Only a handful have controversial Amazon reviews, including two approved for grades 4 through 6 entitled, “Will Puberty Last My Whole Life? REAL Answers to Real Questions From Preteens About Body Changes, Sex, and Other Growing Up Stuff” by Julie Metzger and “Sex is a Funny Word: A Book About Bodies, Feelings, and YOU” by Cory Silverberg. Van Der Mark requested in 2019 for these books along with “It’s Not the Stork! A Book About Girls, Boys, Babies, Bodies, Families and Friends” by Robie H. Harris to be removed, but was unsuccessful. While some parents are fighting the state’s policies, others have had enough.
“The best actions that parents can take to protect their kids includes pulling their children out of public schools and deciding to put them in either private schools or homeschooling,” said Brad Dacus, president of the Pacific Justice Institute, a legal defense organization focused on parental rights. “That is the biggest backdoor for parents. Right now, many other parents have decided to simply just leave the state altogether.”
Other complaints, Dacus said, that he has heard, include parents of first and second graders who observed their children watching SpongeBob Squarepants cartoons, assigned by their teacher, about sexuality, same-sex relationships, and gender identity dysphoria.

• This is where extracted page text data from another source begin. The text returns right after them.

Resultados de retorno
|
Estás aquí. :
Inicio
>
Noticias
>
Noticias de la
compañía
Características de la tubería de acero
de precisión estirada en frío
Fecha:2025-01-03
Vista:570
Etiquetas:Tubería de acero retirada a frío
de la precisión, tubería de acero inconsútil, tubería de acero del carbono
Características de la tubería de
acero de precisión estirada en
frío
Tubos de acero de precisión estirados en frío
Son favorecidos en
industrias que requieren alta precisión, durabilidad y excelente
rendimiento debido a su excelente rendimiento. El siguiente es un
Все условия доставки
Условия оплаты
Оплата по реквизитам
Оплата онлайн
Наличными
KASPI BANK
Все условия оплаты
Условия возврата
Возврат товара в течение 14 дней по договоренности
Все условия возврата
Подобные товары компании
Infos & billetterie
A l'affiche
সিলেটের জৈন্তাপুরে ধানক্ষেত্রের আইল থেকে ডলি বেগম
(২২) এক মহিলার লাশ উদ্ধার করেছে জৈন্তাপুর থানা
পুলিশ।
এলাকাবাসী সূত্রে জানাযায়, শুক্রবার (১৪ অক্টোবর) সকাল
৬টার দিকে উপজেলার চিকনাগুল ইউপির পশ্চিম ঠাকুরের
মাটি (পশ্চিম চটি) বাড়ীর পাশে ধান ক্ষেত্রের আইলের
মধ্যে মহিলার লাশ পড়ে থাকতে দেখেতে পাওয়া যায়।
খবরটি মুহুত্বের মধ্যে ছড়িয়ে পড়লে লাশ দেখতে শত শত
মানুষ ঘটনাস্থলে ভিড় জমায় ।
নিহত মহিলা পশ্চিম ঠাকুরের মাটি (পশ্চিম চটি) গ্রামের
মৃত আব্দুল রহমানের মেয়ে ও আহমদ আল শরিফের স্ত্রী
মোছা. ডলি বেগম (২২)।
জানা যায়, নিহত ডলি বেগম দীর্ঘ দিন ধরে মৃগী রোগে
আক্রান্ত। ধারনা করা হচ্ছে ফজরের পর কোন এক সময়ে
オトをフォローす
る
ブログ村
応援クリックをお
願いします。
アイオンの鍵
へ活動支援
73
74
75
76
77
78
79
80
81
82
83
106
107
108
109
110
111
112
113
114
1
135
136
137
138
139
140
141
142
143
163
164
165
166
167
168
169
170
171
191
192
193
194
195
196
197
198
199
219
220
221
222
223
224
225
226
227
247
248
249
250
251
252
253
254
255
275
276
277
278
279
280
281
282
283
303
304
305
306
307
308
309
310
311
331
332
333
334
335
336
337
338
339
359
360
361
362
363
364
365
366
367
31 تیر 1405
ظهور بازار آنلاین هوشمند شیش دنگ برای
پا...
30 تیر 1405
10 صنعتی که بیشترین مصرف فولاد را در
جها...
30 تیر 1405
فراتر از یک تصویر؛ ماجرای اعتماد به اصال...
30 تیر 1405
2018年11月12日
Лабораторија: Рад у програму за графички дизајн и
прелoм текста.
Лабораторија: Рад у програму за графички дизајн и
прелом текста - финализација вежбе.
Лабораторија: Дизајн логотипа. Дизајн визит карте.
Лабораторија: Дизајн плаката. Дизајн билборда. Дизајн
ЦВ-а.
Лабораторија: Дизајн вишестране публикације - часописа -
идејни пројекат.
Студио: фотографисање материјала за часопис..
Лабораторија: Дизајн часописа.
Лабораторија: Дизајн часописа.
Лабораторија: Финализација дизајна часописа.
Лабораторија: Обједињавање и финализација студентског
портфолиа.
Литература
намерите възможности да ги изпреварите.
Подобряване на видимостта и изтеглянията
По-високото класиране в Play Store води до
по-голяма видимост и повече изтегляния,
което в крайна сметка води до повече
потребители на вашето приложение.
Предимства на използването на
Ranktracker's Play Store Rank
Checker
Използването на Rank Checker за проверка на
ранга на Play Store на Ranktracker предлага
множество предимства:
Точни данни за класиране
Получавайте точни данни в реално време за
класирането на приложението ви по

“This is not productive, but actually potentially very harmful to a child who is working to solidify their gender identity and don’t need any adversity,” Dacus said. “It’s almost practically impossible for a parent to expect their child to go through K–12 in a California government school and still hold to their traditional beliefs or traditional religious beliefs.”
As such, Dacus has been assisting churches and community groups to start homeschool co-ops.
As some parents are seeking alternative education options, they can “opt” their children out of the state’s instruction. An attempt to have a less-passive “opt-in” option for parents with children in sixth grade or younger failed to gain traction in Sacramento in 2020.
During a hearing on that piece of legislation, its sponsor Senator Mike Morrell (R-Rancho Cucamonga) warned parents—hundreds from across the state who had flown to the capitol for the hearing—to stay engaged regarding what is going on in California classrooms or else they would “lose control of the ability to raise their own children.”
“We are having our own private version of ‘Animal Farm,’” he said at the time, referring to George Orwell’s satire book on the road to totalitarianism. “Policymakers in this building want to raise your children.”